I worked with a chef/educator who during his classes on plate presentation made students forage through the nearby woods for branches, leaves, stones, moss, and natures mushrooms to create plate presentations from Nature’s floor. He wanted this to be their roadmap to working with food – follow what Nature offers you first.
 THE OPERATION OF A CHEF’S KITCHEN IS NOT A REFLECTION OF OWNERSHIP, IT IS A REFLECTION OF SHARED PHILOSOPHY
Leadership and management are sometimes a chef’s greatest challenge. Chefs tend to be highly focused individuals who have a need to express what they believe through their food and their operations. They tend to demand that others follow what they see as important and cringe at anything or anyone who steps in the way of this vision. These kitchens tend to be tense, always on edge, highly stressful, ready to burn out at any second, and wrought with mistrust and angst. Things get done, but the price to pay is high. You can feel it when you walk in the kitchen, you might even feel it in the dining room – it is not a good feeling. Others (the ones that I believe are far more successful) are chefs who work hard to identify cooks who are confident, yet cognizant of the chain of command; willing to express themselves, but knowing when it is best to simply say: yes chef; and dedicated to a shared philosophy of food, commitment to excellence, and team dynamics. In this case, the chef can reach the same goals, but do so as a unified body that believes in what they are doing. The difference is: “I wouldn’t dare put out a plate of food that fails to meet the chef’s standards” vs. “Why would I ever put out a plate of food that doesn’t meet our collective standards?”
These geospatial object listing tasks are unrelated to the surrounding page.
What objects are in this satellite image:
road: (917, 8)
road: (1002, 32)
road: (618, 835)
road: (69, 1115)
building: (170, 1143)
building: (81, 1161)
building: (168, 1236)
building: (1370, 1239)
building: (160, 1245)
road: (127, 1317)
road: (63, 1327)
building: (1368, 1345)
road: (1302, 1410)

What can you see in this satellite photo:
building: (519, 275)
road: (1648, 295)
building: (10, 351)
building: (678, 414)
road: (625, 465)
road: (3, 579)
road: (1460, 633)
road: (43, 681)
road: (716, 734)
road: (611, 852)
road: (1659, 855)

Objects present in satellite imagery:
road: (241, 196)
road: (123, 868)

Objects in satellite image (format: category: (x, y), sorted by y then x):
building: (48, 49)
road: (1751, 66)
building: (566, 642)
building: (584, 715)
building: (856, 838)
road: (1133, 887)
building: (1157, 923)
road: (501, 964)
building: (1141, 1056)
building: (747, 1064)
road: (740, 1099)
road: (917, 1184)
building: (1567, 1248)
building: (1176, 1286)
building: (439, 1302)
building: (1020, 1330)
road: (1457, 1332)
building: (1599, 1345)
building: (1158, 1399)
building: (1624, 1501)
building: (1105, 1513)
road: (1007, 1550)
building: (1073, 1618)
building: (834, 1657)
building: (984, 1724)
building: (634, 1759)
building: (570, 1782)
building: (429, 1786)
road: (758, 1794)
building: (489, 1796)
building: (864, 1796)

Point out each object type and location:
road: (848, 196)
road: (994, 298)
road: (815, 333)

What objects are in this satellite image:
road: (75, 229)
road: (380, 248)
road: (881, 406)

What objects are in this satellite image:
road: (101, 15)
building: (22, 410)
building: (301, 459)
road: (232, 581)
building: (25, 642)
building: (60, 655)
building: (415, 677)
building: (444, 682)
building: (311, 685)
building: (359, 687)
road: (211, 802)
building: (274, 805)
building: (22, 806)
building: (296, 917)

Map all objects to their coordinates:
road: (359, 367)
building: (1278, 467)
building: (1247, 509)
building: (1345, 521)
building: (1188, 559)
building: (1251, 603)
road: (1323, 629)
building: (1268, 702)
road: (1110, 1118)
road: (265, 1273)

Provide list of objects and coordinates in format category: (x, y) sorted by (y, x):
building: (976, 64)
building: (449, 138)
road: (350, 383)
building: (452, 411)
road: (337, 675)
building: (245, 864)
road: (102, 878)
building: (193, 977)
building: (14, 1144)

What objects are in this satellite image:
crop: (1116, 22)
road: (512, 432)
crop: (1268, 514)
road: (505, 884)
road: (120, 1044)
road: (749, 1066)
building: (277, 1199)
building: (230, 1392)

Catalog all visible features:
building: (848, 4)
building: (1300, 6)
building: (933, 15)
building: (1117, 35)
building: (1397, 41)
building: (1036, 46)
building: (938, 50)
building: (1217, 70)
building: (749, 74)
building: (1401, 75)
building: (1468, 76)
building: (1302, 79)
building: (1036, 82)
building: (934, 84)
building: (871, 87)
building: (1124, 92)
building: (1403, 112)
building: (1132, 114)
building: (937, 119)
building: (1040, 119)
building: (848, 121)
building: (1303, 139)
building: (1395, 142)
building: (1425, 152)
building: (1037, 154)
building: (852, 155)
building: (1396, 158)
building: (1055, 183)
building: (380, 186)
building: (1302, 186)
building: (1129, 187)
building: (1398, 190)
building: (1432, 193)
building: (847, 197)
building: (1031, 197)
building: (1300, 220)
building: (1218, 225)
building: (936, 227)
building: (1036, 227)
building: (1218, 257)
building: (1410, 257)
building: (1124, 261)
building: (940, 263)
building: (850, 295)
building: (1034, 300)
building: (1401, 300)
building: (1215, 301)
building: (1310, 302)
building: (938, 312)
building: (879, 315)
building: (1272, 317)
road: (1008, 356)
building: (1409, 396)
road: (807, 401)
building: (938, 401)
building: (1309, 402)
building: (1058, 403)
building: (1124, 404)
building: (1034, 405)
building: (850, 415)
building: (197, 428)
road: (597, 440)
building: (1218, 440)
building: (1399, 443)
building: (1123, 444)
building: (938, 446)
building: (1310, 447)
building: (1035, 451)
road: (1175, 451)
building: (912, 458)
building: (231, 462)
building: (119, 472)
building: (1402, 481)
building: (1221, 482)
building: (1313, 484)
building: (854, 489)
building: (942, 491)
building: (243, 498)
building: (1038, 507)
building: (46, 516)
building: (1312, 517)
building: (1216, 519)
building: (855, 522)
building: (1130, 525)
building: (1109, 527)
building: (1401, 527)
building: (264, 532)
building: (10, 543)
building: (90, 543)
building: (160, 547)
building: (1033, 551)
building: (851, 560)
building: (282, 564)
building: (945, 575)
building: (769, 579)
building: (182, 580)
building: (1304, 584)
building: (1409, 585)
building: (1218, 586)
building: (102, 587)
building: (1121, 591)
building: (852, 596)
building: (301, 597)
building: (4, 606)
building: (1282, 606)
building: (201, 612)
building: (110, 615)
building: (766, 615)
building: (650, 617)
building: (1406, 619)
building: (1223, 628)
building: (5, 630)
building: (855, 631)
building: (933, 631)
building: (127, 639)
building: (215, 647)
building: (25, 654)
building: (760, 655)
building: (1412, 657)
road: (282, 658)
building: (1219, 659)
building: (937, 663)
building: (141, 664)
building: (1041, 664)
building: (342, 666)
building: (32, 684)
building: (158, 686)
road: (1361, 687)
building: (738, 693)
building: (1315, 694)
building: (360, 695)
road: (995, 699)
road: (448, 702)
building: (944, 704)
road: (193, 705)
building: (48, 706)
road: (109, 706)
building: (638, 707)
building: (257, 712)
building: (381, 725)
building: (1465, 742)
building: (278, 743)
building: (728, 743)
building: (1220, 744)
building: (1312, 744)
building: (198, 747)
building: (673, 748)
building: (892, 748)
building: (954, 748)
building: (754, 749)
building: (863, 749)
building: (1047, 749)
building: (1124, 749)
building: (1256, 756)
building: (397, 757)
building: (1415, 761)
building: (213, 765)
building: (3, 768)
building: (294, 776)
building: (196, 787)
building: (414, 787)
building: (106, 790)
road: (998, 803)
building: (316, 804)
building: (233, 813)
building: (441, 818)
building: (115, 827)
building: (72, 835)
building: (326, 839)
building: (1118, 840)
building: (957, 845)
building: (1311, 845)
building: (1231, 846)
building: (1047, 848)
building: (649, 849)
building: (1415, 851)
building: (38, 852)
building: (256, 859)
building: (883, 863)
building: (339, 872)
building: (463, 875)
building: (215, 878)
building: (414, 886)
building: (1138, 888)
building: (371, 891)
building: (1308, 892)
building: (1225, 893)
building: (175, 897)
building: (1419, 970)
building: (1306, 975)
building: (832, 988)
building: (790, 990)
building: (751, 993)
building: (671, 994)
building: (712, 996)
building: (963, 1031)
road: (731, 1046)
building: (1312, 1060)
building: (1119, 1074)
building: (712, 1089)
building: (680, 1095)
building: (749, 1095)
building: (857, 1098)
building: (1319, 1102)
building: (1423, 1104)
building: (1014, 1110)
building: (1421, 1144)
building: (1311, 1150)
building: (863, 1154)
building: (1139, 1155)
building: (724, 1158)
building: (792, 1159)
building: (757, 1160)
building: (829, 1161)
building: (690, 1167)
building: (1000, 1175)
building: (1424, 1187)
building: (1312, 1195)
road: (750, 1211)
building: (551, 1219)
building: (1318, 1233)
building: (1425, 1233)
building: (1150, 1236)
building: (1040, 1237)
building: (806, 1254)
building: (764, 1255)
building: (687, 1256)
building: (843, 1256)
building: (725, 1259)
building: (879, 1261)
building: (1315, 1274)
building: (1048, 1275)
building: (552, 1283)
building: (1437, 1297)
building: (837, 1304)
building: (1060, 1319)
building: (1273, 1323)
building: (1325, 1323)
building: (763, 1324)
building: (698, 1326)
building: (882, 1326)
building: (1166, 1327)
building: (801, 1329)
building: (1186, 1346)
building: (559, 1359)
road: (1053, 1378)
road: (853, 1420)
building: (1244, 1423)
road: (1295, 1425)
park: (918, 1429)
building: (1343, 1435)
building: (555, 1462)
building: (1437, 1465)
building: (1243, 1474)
 THE OPERATION OF A KITCHEN IS LIKE ADJUSTING A RECIPE
Recipes lack soul and fall short on understanding the need for flexibility. Not every tomato tastes the same, not every fish from the sea is the same, and not every berry that the pastry chef uses is cut from the same cloth in terms of flavor. A chef understands the difference, knows what the ingredient at its peak should look and taste like, understands the history of a dish and how a certain profile must be maintained before he or she is able to complete a recipe with predictable results. The same is true with kitchen dynamics. Not all cooks are the same; in fact they may differ depending on the day of the week or their personal circumstances that will impact performance. The chef must know all the nuances of character, empathy, and leadership to get a consistent result from that kitchen crew. Cooks need to understand before they adjust a recipe and chefs need to understand before they proceed with day-to-day operations.
Why does that chef’s food taste so much better than another’s? It is a complex question with complex answers. When the food is right you know it immediately. When the kitchen is running smoothly, it can be sensed from the moment you step through the door.